10 Ways a Man Can Get Laid…

10 Ways a Man Can get Laid….

Okay, maybe not guaranteed, but I did some casual surveys among friends and here are a few ways to up your odds of having sex tonight.

  1. Tell her to put her feet up and you will take care of the kid’s dinner and homework.
  2. Come out of the shower with just a towel on and make sure you give her a hug so she can sniff you.  Really.  This even works for men a little out of shape.  Don’t underestimate her olfactory senses.
  3. Don’t talk about your crappy day or your evil boss.  If she asks, just say you had a fine day and everything was okay.  This makes you look IN CONTROL and NOT A VICTIM.  Women don’t have sex with victims.
  4. Turn off the freakin’ video games.  Seriously, guys.  It makes you look like a kid and I don’t want to fuck a kid.  I want to fuck a man.

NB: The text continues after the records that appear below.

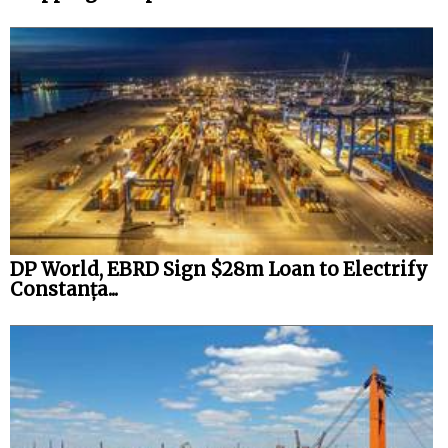
DP World, EBRD Sign $28m Loan to Electrify
Constanța...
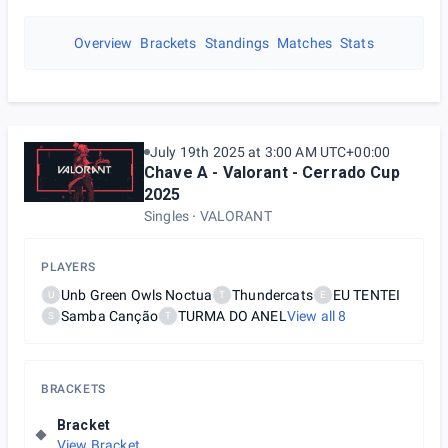
Overview
Brackets
Standings
Matches
Stats
July 19th 2025 at 3:00 AM UTC+00:00
Chave A - Valorant - Cerrado Cup
2025
Singles
VALORANT
PLAYERS
Unb Green Owls Noctua
Thundercats
EU TENTEI
U
T
E
Samba Canção
TURMA DO ANEL
View all
8
S
T
BRACKETS
Bracket
View Bracket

  5. Rub her shoulders, then start kissing her neck.  The neck thing gets us every time.  Bonus points for trailing those kisses down our spine all the way to the sensitive skin behind our knees.

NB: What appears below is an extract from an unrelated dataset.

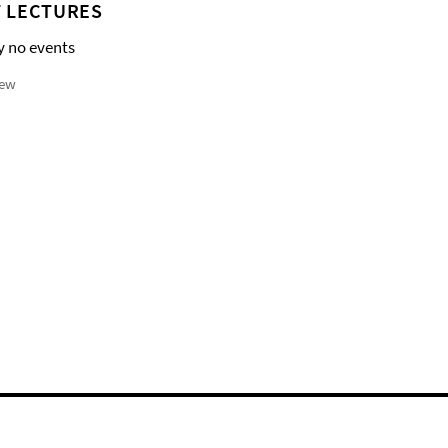
 LECTURES
y no events
iew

  6. Be a man, not a doormat.  Most women like a man to take the lead.  Pick a damn restaurant.  Plan the date.  Don’t walk on eggshells waiting for our approval.  Secure men get sex more often.

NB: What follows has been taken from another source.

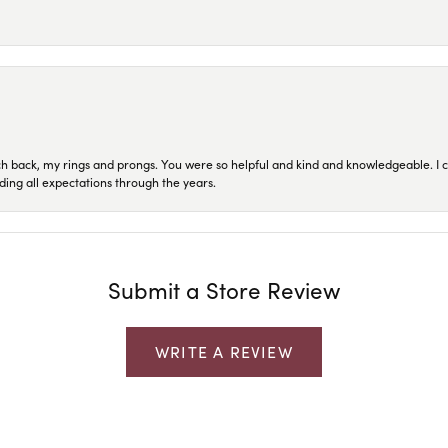
ch back, my rings and prongs. You were so helpful and kind and knowledgeable. I c
ding all expectations through the years.
Submit a Store Review
WRITE A REVIEW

  7. Don’t make her be your mother.  Remember your own dentist appointment for chrissake.  No one wants to fuck their mother.
  8. Pull her down on your lap and tickle her.  Make her laugh.  Don’t make a grab for her tits.  Wait for her to grab your Johnson.  She will, have faith.
  9. Tell her she smells awesome  No, you don’t have to tell her she is the most beautiful or the skinniest – she won’t believe you anyway.
  10. Learn to give great head.  I’ll give you all the head you want right back, every freakin’ day, but that tongue needs to get some exercise.